# Your task
Among the entries that follow, find the lines holding "years" and say how many there are, with no other words.

◆ ◆ ◆ ◆ ◆ ◆ ◆

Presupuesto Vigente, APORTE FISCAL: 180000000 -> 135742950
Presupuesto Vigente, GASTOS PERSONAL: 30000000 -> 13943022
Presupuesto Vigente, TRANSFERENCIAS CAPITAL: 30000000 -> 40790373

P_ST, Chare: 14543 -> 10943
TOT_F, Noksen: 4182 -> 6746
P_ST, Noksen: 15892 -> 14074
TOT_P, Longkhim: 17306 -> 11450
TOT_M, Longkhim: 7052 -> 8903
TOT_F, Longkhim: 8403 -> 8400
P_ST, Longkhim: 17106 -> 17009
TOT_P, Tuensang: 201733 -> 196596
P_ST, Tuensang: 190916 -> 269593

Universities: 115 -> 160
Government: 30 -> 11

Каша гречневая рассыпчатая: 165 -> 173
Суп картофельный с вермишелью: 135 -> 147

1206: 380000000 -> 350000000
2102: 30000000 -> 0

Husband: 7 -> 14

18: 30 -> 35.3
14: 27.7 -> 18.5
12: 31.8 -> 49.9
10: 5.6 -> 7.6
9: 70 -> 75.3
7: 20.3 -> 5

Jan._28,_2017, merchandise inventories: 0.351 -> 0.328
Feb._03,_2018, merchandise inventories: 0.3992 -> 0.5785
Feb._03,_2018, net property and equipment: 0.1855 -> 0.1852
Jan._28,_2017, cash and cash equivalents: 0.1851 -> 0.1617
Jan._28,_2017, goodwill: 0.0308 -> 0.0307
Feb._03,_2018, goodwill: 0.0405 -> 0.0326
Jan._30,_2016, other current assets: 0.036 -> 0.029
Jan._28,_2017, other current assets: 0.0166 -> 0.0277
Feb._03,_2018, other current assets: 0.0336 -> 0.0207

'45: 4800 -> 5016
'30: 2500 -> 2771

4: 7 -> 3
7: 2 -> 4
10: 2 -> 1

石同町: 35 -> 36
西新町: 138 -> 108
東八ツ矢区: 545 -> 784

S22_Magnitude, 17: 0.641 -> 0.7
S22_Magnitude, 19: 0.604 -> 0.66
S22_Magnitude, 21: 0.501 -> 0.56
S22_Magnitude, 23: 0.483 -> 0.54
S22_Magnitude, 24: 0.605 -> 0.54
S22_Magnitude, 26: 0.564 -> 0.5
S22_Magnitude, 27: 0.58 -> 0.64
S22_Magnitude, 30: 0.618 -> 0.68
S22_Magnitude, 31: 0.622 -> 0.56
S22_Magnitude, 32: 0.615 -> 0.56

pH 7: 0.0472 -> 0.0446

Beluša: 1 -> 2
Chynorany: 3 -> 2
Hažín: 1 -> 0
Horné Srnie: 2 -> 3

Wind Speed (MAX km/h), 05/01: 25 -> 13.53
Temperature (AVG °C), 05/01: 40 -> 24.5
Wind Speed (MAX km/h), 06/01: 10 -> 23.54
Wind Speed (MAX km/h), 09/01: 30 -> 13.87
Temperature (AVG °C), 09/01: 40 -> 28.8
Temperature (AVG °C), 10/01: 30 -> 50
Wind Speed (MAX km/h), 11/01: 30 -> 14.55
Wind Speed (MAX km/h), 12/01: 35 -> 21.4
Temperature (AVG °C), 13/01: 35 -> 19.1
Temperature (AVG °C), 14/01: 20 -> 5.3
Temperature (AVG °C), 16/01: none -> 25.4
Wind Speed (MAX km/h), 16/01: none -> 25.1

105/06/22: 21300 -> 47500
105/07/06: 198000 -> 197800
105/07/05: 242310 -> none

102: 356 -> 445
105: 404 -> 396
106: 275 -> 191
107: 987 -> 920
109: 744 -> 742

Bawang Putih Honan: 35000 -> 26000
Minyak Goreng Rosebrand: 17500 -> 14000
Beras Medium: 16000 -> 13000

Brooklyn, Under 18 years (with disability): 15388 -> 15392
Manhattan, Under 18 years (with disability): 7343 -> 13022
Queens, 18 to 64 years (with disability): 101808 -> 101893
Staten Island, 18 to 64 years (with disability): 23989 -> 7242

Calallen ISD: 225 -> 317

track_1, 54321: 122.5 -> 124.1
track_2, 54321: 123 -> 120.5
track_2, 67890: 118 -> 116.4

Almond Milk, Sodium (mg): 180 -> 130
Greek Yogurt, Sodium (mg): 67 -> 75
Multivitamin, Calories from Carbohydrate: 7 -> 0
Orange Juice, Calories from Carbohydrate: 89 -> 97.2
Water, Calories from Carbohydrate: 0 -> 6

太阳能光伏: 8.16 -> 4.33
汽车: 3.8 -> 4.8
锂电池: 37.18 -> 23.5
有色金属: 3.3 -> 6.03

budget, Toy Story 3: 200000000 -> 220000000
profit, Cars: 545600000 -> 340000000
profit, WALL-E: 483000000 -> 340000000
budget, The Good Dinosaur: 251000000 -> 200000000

◆ ◆ ◆ ◆ ◆ ◆ ◆

# Response area
4